Inverse modelling of cloud-aerosol interactions – Part 2: Sensitivity tests on liquid phase clouds using a Markov chain Monte Carlo based simulation approach
- 1Department of Applied Environmental Science, Stockholm University, 10691 Stockholm, Sweden
- 2Bert Bolin Centre for Climate Research, Stockholm University, 10691 Stockholm, Sweden
- 3The Henry Samueli School of Engineering, Department of Civil and Environmental Engineering, University of California, Irvine, USA
- 4Computational Geo-Ecology, Institute for Biodiversity and Ecosystem Dynamics, University of Amsterdam, Amsterdam, The Netherlands
- 5Department of Meteorology, Stockholm University, Sweden
- 6Department of Chemical and Environmental Engineering, The University of Arizona, Tucson, USA
- 7Department of Atmospheric Sciences, The University of Arizona, Tucson, USA
Abstract. This paper presents a novel approach to investigate cloud-aerosol interactions by coupling a Markov chain Monte Carlo (MCMC) algorithm to an adiabatic cloud parcel model. Despite the number of numerical cloud-aerosol sensitivity studies previously conducted few have used statistical analysis tools to investigate the global sensitivity of a cloud model to input aerosol physiochemical parameters. Using numerically generated cloud droplet number concentration (CDNC) distributions (i.e. synthetic data) as cloud observations, this inverse modelling framework is shown to successfully estimate the correct calibration parameters, and their underlying posterior probability distribution.
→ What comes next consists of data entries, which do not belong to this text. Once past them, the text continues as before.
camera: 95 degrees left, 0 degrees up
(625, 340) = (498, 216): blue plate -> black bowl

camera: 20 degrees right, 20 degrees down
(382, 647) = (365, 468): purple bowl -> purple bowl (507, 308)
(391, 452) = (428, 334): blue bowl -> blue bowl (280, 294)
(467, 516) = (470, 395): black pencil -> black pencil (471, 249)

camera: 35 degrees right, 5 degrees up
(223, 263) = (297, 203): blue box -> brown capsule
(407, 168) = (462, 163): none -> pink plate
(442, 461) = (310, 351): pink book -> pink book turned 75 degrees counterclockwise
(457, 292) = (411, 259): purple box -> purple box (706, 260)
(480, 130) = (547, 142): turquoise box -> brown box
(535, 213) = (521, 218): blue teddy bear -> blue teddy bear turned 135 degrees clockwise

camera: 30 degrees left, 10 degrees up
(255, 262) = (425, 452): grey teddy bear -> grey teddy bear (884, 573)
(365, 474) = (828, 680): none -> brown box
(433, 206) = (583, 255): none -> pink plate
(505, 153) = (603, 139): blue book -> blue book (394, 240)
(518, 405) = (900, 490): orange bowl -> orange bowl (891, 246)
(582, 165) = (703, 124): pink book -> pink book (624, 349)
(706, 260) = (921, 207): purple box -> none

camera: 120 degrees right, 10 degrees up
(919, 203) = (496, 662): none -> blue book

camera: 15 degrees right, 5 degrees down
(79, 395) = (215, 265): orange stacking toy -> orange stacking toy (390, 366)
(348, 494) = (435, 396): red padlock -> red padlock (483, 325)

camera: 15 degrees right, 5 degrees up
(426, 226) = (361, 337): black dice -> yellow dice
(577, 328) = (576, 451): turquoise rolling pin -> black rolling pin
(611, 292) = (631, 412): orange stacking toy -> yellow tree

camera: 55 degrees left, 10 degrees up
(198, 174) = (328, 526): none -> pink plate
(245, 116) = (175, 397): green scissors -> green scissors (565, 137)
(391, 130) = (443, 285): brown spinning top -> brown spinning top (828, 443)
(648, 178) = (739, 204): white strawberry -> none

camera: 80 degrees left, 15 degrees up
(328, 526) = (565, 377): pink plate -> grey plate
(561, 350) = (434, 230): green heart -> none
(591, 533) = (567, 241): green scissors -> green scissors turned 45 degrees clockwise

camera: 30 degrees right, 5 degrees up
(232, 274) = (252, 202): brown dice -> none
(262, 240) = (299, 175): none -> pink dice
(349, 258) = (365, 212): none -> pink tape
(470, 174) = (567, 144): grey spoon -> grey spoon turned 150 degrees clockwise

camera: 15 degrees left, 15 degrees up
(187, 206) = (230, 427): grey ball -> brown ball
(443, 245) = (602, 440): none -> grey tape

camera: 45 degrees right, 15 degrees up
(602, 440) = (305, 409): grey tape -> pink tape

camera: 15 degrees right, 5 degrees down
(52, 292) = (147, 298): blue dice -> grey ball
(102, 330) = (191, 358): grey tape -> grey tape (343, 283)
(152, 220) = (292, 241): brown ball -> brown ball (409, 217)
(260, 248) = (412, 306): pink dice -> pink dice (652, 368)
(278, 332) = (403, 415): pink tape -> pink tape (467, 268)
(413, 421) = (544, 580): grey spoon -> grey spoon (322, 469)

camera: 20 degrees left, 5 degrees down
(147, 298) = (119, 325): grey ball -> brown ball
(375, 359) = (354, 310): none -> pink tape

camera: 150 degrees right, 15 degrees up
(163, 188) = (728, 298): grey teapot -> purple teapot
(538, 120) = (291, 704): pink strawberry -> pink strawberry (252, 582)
The employed analysis method provides a new, integrative framework to evaluate the global sensitivity of the derived CDNC distribution to the input parameters describing the lognormal properties of the accumulation mode aerosol and the particle chemistry. To a large extent, results from prior studies are confirmed, but the present study also provides some additional insights. There is a transition in relative sensitivity from very clean marine Arctic conditions where the lognormal aerosol parameters representing the accumulation mode aerosol number concentration and mean radius and are found to be most important for determining the CDNC distribution to very polluted continental environments (aerosol concentration in the accumulation mode >1000 cm−3) where particle chemistry is more important than both number concentration and size of the accumulation mode.
The competition and compensation between the cloud model input parameters illustrates that if the soluble mass fraction is reduced, the aerosol number concentration, geometric standard deviation and mean radius of the accumulation mode must increase in order to achieve the same CDNC distribution.
This study demonstrates that inverse modelling provides a flexible, transparent and integrative method for efficiently exploring cloud-aerosol interactions with respect to parameter sensitivity and correlation.